Como Chukotka celebra o Ano-Novo: Pegytti no solstício, rituais ao fogo, xamãs e respeito à natureza, em diálogo com a festa de 31 de dezembro no Ártico.
Bem no extremo leste da Rússia, onde ventos incansáveis, permafrost e noites longas moldam o cotidiano, o Ano-Novo é vivido de um jeito bem diferente de Moscou ou Vladivostok. Em Chukotka, a data vai além da badalada da meia-noite, da árvore enfeitada e das tangerinas. Aqui, o Ano-Novo é um elo com a natureza, os espíritos e os antepassados — um momento de renovação sentido com mais intensidade no ponto mais escuro do ano.
Os chukchis e outros povos indígenas de Chukotka celebram seu próprio Ano-Novo, o Pegytti, em 21 ou 22 de dezembro, no solstício de inverno. Nesse momento, o sol fica mais baixo no horizonte e o dia é o mais breve. A partir dali, o sol começa a retornar, sinalizando o início de um novo ciclo de vida.
O Pegytti não é marcado pelo calendário, e sim pelas estrelas — seu nome está ligado à brilhante estrela Altair, antes vista como um sinal-chave de um novo tempo. Nesse dia, as famílias se reúnem e acendem uma fogueira ritual à moda antiga, com uma tábua especial de madeira e um cordão, em vez de fósforos. A técnica passa de pai para filho.
Ao redor do fogo, as pessoas cantam, dançam e desejam umas às outras gentileza e luz. Gordura, banha ou carne são colocadas em tigelas de couro como oferenda aos espíritos, para que não se irritem e, ao contrário, ofereçam sua ajuda no ano que começa. A impressão é de algo que vai além do gesto formal — um modo de largar o que faz mal e entrar no futuro de cabeça limpa.
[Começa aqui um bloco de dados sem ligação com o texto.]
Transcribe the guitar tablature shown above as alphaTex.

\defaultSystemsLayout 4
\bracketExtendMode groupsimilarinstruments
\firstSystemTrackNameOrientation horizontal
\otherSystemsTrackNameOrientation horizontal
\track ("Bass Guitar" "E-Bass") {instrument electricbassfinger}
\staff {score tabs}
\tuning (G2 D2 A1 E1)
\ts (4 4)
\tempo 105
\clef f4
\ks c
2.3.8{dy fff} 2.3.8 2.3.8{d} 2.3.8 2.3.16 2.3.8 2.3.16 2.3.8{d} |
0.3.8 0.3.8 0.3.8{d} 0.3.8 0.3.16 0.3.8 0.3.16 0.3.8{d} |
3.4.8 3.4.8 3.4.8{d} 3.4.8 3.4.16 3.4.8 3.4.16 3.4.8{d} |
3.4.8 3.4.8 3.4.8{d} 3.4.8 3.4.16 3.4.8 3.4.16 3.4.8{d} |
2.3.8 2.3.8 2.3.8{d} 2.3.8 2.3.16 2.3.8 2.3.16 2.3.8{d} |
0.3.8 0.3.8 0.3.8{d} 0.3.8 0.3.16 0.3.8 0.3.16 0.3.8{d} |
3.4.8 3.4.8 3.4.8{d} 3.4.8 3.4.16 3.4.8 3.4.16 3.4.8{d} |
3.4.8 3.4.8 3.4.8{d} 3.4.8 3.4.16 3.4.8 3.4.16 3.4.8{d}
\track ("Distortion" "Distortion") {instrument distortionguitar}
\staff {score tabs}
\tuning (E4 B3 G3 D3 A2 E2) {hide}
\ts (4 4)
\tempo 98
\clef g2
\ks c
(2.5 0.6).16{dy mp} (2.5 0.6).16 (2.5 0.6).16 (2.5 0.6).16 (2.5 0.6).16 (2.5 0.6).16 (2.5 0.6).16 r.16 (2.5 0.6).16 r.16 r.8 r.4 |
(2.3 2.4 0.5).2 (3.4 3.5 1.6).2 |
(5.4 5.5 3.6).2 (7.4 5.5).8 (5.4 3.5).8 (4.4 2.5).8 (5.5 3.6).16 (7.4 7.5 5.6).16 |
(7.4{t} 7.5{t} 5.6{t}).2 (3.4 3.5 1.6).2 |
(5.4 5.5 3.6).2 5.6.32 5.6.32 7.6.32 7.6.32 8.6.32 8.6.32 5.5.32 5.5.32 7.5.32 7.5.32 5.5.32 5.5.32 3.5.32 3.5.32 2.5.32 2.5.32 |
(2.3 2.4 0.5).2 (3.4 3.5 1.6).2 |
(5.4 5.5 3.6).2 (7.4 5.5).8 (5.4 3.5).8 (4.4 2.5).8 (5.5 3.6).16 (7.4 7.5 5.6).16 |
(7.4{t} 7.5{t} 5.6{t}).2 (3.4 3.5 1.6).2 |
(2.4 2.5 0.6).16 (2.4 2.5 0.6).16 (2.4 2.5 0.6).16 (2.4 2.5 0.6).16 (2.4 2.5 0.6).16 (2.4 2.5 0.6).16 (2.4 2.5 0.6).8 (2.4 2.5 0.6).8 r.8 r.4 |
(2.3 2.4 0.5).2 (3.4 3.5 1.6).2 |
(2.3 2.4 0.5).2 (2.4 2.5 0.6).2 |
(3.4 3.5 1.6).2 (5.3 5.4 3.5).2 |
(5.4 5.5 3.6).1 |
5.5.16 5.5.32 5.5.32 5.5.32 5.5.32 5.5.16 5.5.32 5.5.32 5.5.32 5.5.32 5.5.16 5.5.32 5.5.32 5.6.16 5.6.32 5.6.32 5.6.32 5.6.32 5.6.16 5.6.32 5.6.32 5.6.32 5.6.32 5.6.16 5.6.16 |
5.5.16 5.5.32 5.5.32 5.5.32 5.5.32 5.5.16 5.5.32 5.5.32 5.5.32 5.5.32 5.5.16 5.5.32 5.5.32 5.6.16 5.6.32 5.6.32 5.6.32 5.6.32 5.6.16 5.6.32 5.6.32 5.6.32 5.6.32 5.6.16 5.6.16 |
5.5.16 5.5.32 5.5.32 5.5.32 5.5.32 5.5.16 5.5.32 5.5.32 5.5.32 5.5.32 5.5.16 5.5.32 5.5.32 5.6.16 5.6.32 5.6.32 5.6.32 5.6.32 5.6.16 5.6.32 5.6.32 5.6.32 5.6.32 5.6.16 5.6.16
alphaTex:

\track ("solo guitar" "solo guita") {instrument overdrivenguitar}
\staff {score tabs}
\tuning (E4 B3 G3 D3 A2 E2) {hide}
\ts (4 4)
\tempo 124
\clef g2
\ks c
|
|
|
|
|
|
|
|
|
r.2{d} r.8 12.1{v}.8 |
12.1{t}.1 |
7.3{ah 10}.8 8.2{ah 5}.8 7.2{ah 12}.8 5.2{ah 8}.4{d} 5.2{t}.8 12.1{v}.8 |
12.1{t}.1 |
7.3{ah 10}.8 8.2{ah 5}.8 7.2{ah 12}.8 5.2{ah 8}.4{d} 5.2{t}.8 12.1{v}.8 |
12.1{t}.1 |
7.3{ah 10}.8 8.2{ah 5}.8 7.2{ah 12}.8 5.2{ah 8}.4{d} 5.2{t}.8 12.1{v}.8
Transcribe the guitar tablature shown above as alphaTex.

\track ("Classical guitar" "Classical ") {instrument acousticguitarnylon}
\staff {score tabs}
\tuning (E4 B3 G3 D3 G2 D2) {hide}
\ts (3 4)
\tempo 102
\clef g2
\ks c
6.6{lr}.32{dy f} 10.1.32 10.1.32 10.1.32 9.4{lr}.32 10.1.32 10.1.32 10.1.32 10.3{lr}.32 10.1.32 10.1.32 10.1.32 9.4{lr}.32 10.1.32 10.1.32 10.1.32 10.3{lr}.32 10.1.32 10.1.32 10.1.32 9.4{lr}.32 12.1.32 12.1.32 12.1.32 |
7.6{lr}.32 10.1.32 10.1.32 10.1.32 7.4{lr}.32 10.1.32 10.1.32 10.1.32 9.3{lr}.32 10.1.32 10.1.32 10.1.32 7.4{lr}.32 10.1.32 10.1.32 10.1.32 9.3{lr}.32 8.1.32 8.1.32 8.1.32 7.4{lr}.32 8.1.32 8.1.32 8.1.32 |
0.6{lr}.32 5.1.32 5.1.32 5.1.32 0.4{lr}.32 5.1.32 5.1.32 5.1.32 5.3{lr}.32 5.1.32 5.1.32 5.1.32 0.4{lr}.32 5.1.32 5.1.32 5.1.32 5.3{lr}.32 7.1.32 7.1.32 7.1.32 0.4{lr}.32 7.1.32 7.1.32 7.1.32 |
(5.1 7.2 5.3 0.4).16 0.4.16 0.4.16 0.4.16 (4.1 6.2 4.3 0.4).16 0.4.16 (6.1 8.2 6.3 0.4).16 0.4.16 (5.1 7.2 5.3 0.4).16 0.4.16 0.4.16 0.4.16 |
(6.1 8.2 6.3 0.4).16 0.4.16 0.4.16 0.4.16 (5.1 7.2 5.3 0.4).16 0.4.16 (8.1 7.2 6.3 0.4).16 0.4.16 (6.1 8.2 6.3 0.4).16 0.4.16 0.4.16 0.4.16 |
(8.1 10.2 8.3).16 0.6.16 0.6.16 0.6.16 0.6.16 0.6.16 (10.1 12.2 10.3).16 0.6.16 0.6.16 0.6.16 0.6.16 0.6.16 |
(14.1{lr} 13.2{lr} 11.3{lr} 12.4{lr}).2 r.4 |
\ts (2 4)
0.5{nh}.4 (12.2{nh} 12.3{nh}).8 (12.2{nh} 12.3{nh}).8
Nessas celebrações, o xamã ocupa um lugar à parte — figura que, segundo os moradores, consegue se comunicar com os espíritos. Cabe a ele perceber o que aguarda as pessoas no novo ano, afastar o que faz mal e apontar o caminho certo. Sua presença não conta apenas no Ano-Novo: ao longo da vida das aldeias e comunidades, os xamãs ajudam nos momentos difíceis, oferecem cura e conselho e leem com atenção os sinais da natureza.
Em Chukotka, acredita-se que tudo no mundo é vivo e tem espírito — a neve, o vento, os animais. Essa visão, por si só, alimenta um respeito mais profundo pela natureza. Assim, o Ano-Novo deixa de ser apenas pretexto para festejar e vira um tempo de afinar-se com o ciclo seguinte da vida.
Chukotka também tem igrejas ortodoxas, com serviços especialmente nas cidades. Moradores podem observar datas religiosas como o Natal. Isso não significa abrir mão de suas próprias tradições. Ao contrário, muitos combinam as duas coisas sem ver contradição.
Pesquisas indicam que é comum ir a uma liturgia e, ao mesmo tempo, participar de um ritual junto ao fogo. Para eles, são faces distintas da vida — espiritual e cultural — que convivem sem atrito.
Claro, Chukotka também marca o Ano-Novo convencional em 31 de dezembro. As cidades montam árvores de Natal, promovem concertos, organizam rodas de dança e soltam fogos de artifício. É a festa compartilhada pelo país, sem camadas rituais profundas.
Chama atenção que muitas famílias celebrem dois Anos-Novos: primeiro o Pegytti, depois a data do calendário. Tradição e modernidade, o antigo e o novo, se entrelaçam de um modo que parece ao mesmo tempo prático e fiel ao lugar.
Chukotka é um lugar singular, onde culturas e crenças distintas convivem sem se atropelar. Ritos antigos são preservados, a natureza é respeitada e as pessoas continuam participando da vida do país como um todo. Talvez aí esteja o coração da festa: sentir o vínculo com o passado, acolher a luz e começar o ano de coração aberto.